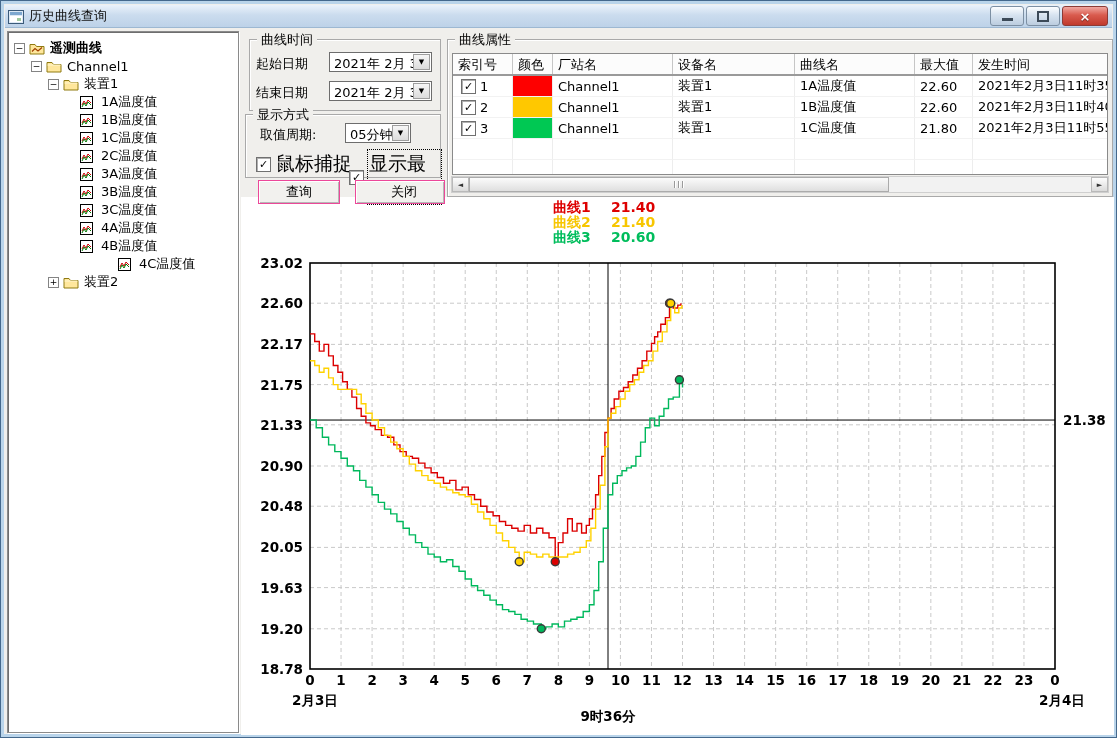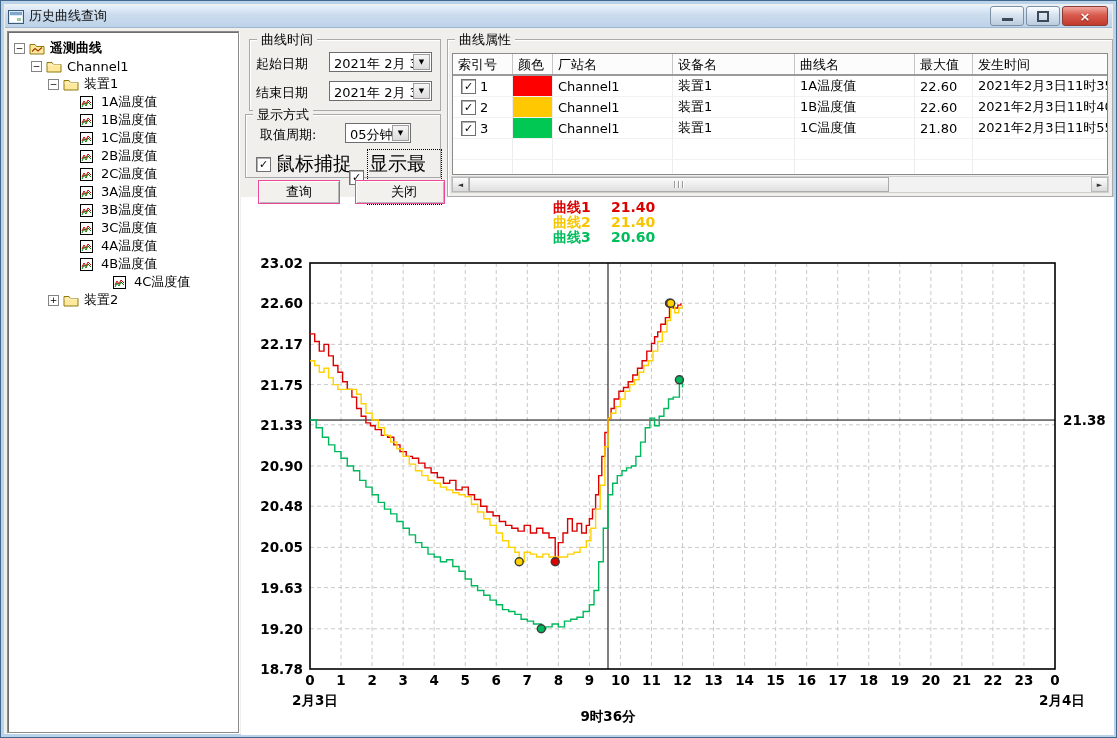--- a/index.html
+++ b/index.html
@@ -169,17 +169,6 @@
           </svg>
         </span>
         <span class="tree-label">1C温度值</span>
-      </div>
-      <div class="tree-row" style="padding-left: 57px;">
-        <span class="expander-spacer"></span>
-        <span class="tree-icon">
-          <svg width="13" height="13" viewBox="0 0 13 13">
-            <rect x="0.5" y="0.5" width="12" height="12" fill="#fff" stroke="#000"></rect>
-            <polyline points="2,9 4,5 6,8 8,4 11,7" fill="none" stroke="#cc0000"></polyline>
-            <polyline points="2,11 4,7 6,10 8,6 11,9" fill="none" stroke="#007700"></polyline>
-          </svg>
-        </span>
-        <span class="tree-label">2B温度值</span>
       </div>
       <div class="tree-row" style="padding-left: 57px;">
         <span class="expander-spacer"></span>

⁂

=== Work item ===
Reproduce each line of the records in which the word "spacer" appears.

=== Response area ===
-        <span class="expander-spacer"></span>
         <span class="expander-spacer"></span>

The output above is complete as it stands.